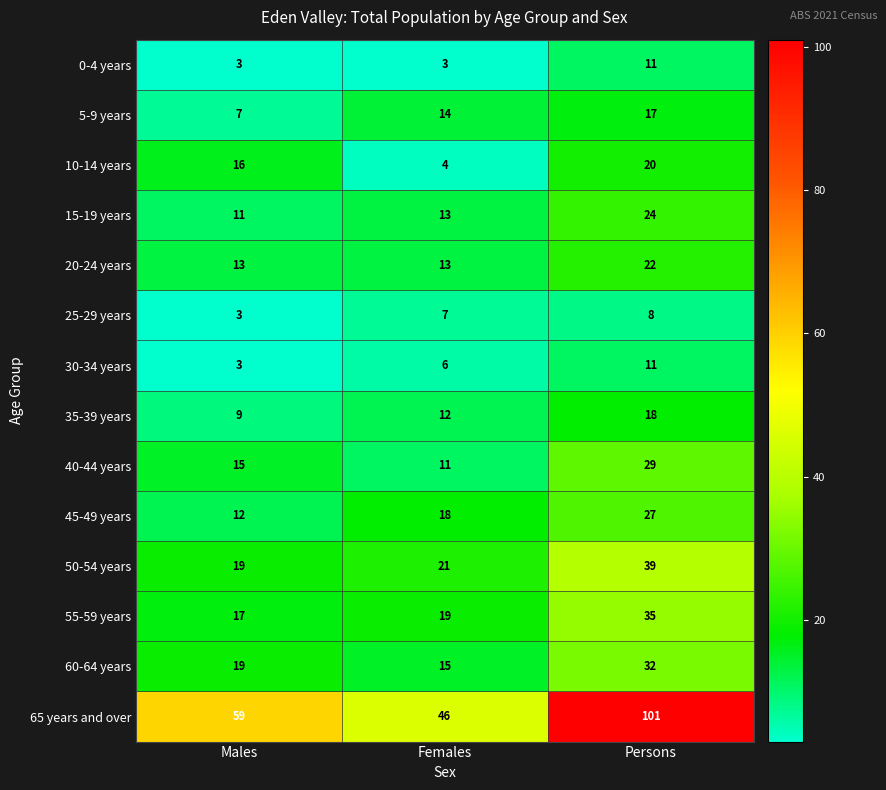

What is the smallest value displayed?

3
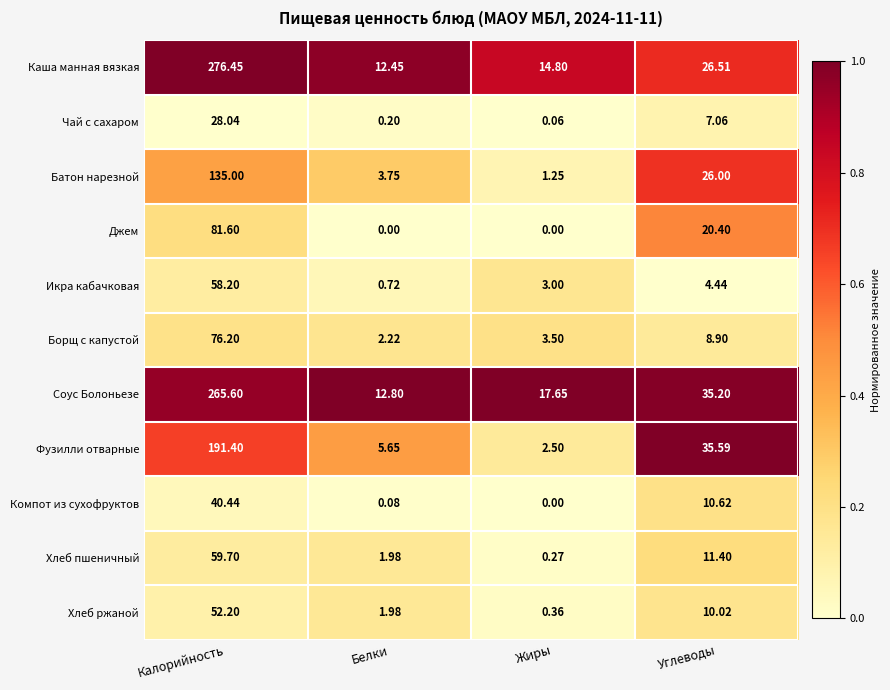

Which series changed the most between Белки and Жиры?

Соус Болоньезе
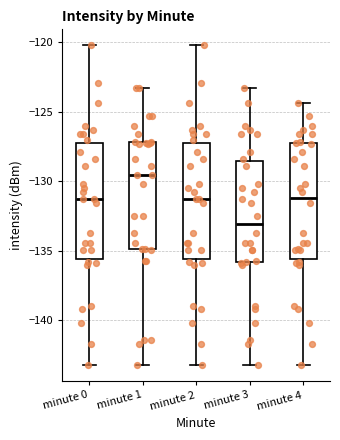

Where is the lower edge of the box for minute 2 on the y-axis? The values are not printed on the chart, so give them approximately, as read against the axis.

-135.5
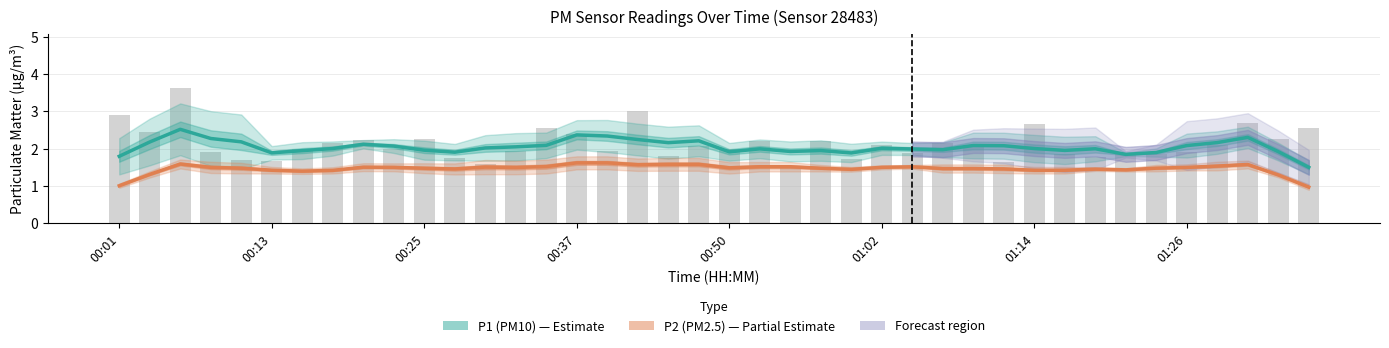

The value of P1 (PM10) at 18 is 2.2. True or false?

True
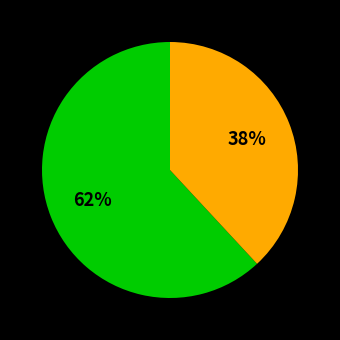

Does any single category account for the majority?

Yes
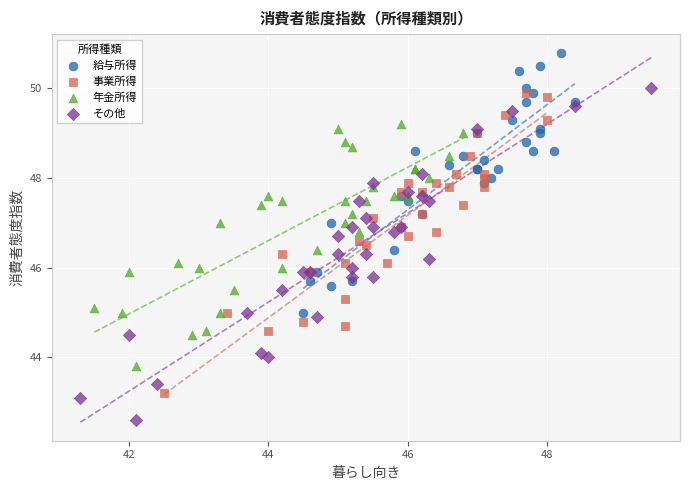

Which series has the widest spread of Y values?

その他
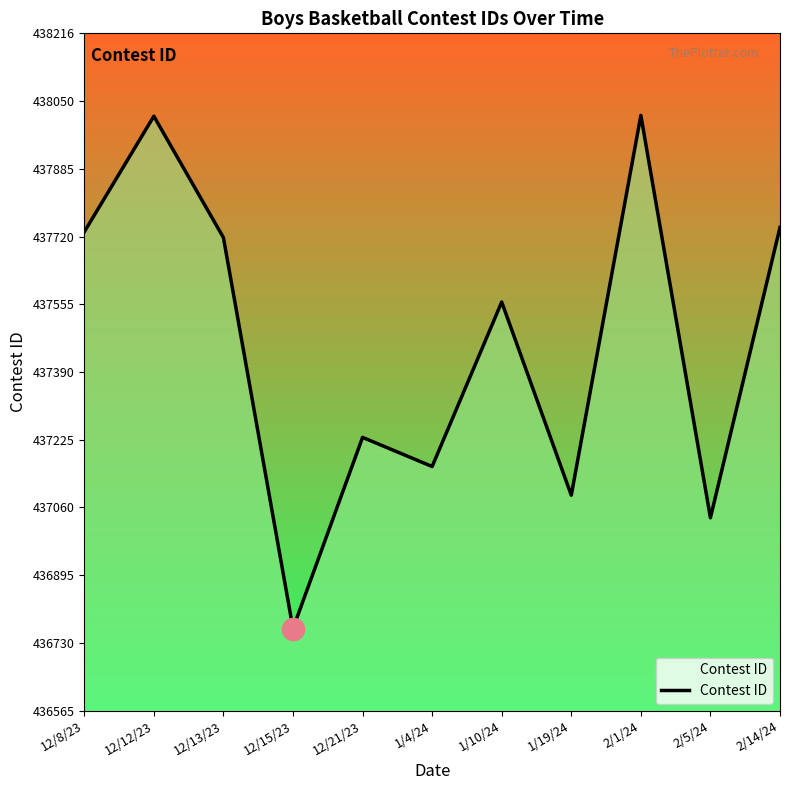

The value at 12/13/23 is 437718. True or false?

True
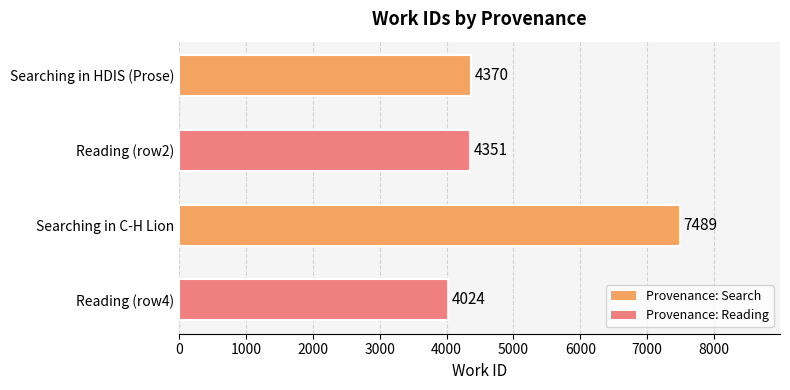

Is it true that the value at Reading (row2) is 6405?

False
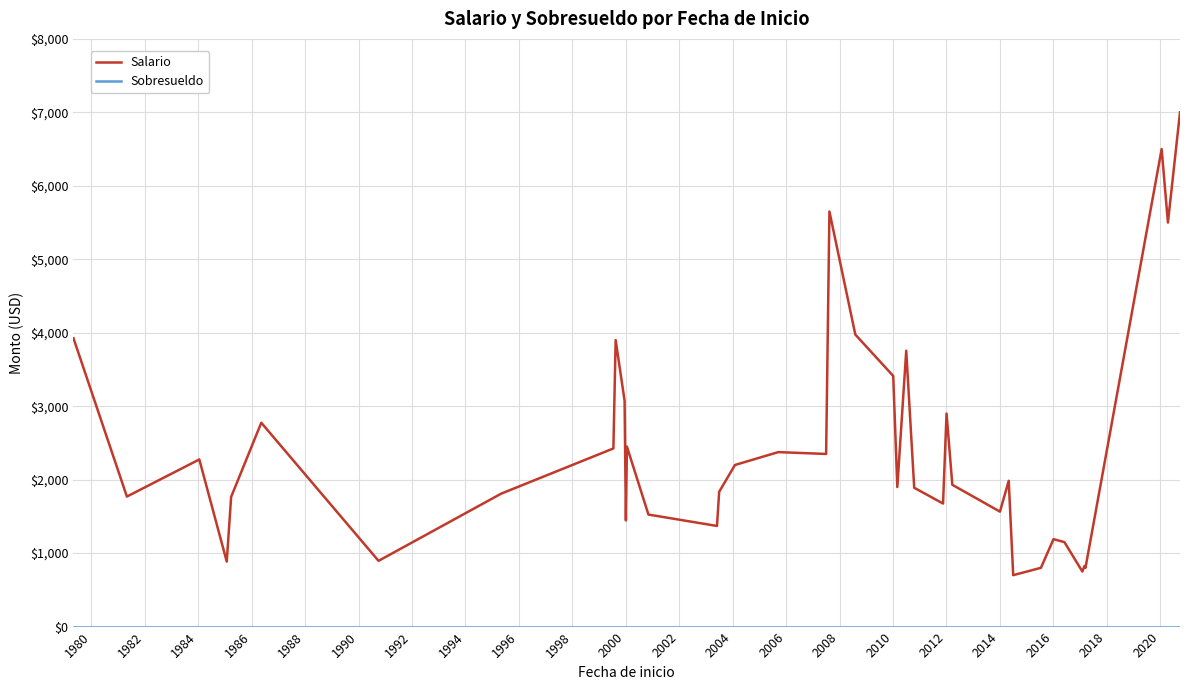

Which series has the widest spread of values?

Salario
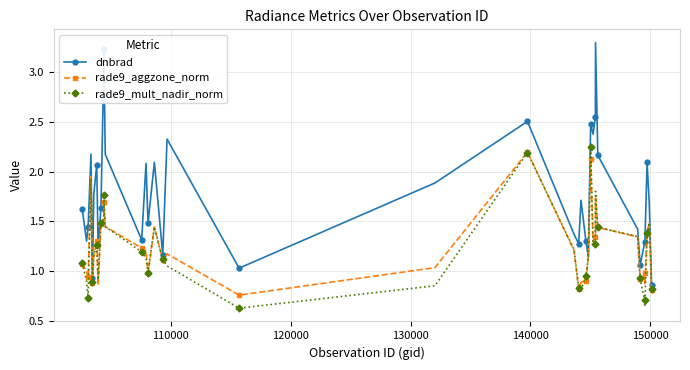

True or false: rade9_mult_nadir_norm has more than 0 points higher than both neighbors.

True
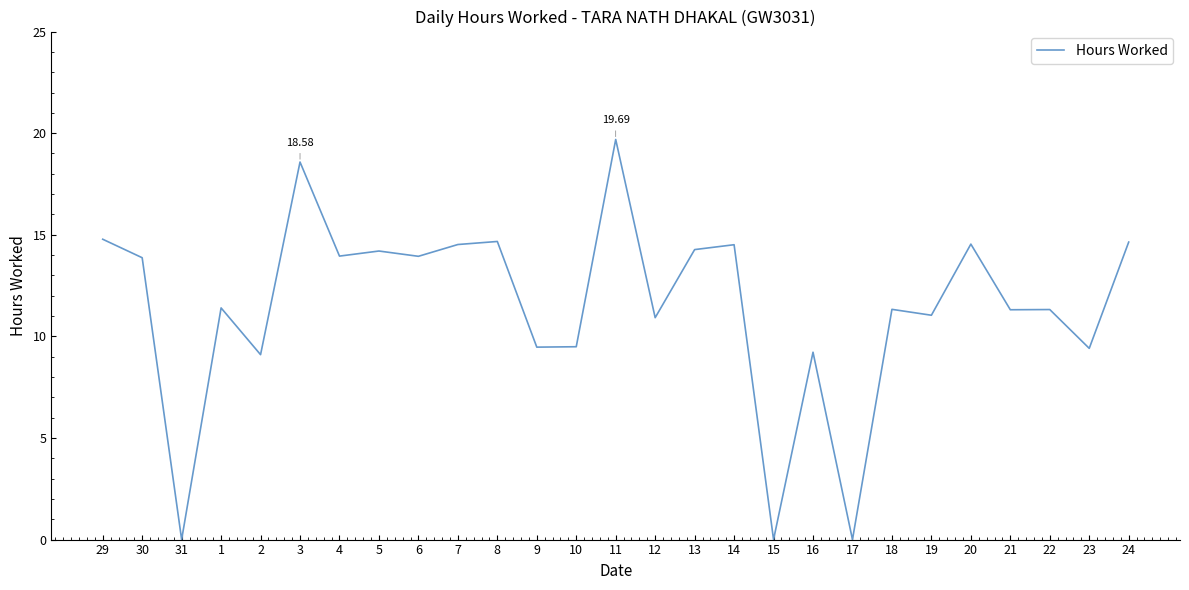

Between 29 and 6, which is larger?

29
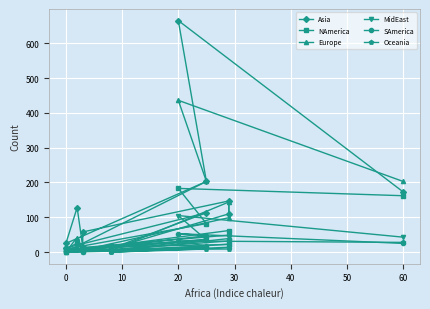

What is the lowest value of the Asia series?

10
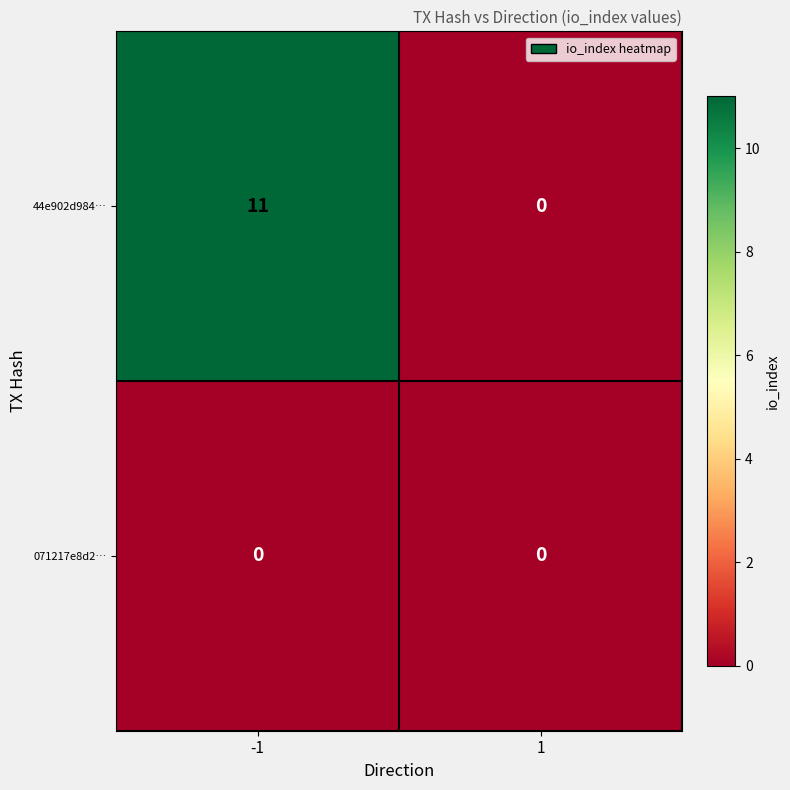

At which category is the sum across all series the highest?

-1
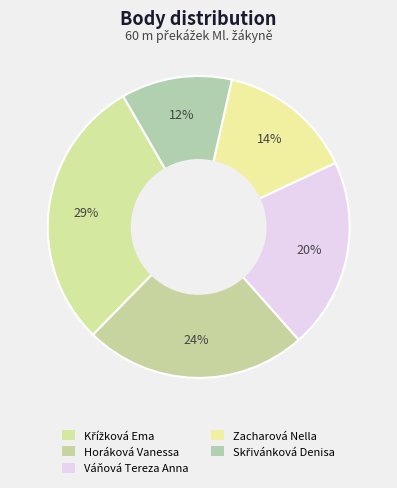

Does Skřivánková Denisa account for over 50% of the chart?

No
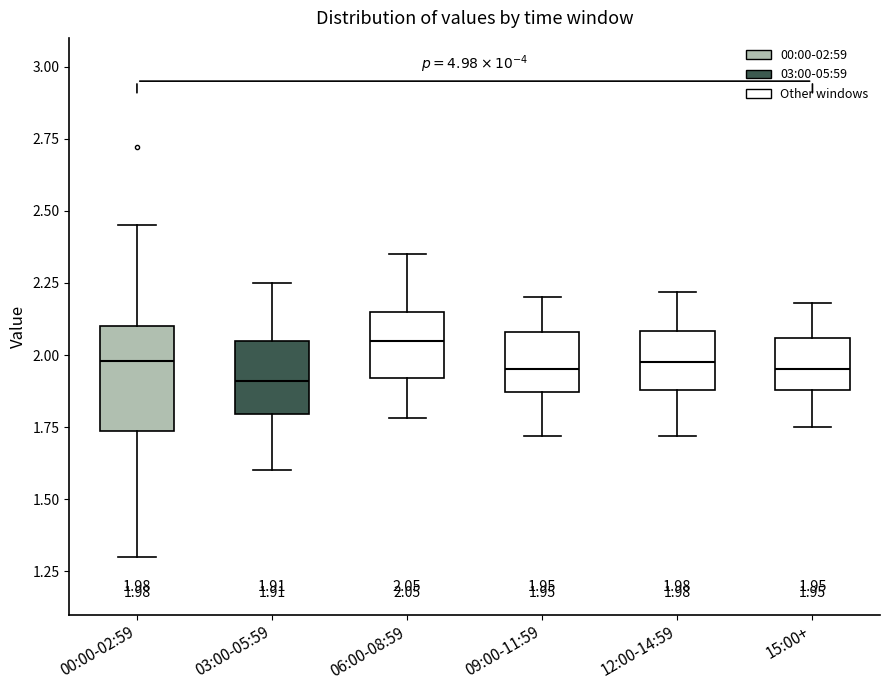

Which box's median line is the highest?

06:00-08:59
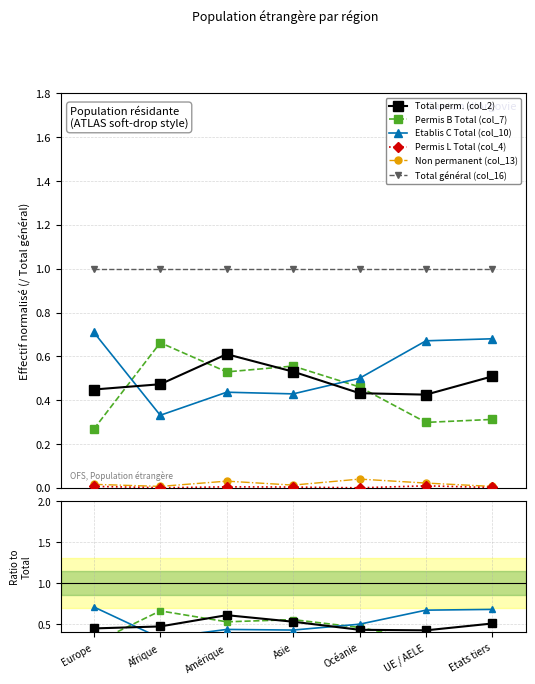

What is the highest value of the Permis B Total (col_7) series?

0.7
════════
Brief:
Write out every line of the material above as a JSON list of strings, one string per line, with blank lines and the pictures omitted.

Final answer:
[
  "What is the smallest value displayed?",
  "3",
  "Which series changed the most between Белки and Жиры?",
  "Соус Болоньезе",
  "Where is the lower edge of the box for minute 2 on the y-axis? The values are not printed on the chart, so give them approximately, as read against the axis.",
  "-135.5",
  "The value of P1 (PM10) at 18 is 2.2. True or false?",
  "True",
  "Does any single category account for the majority?",
  "Yes",
  "Which series has the widest spread of Y values?",
  "その他",
  "The value at 12/13/23 is 437718. True or false?",
  "True",
  "Is it true that the value at Reading (row2) is 6405?",
  "False",
  "Which series has the widest spread of values?",
  "Salario",
  "True or false: rade9_mult_nadir_norm has more than 0 points higher than both neighbors.",
  "True",
  "Between 29 and 6, which is larger?",
  "29",
  "What is the lowest value of the Asia series?",
  "10",
  "At which category is the sum across all series the highest?",
  "-1",
  "Does Skřivánková Denisa account for over 50% of the chart?",
  "No",
  "Which box's median line is the highest?",
  "06:00-08:59",
  "What is the highest value of the Permis B Total (col_7) series?",
  "0.7"
]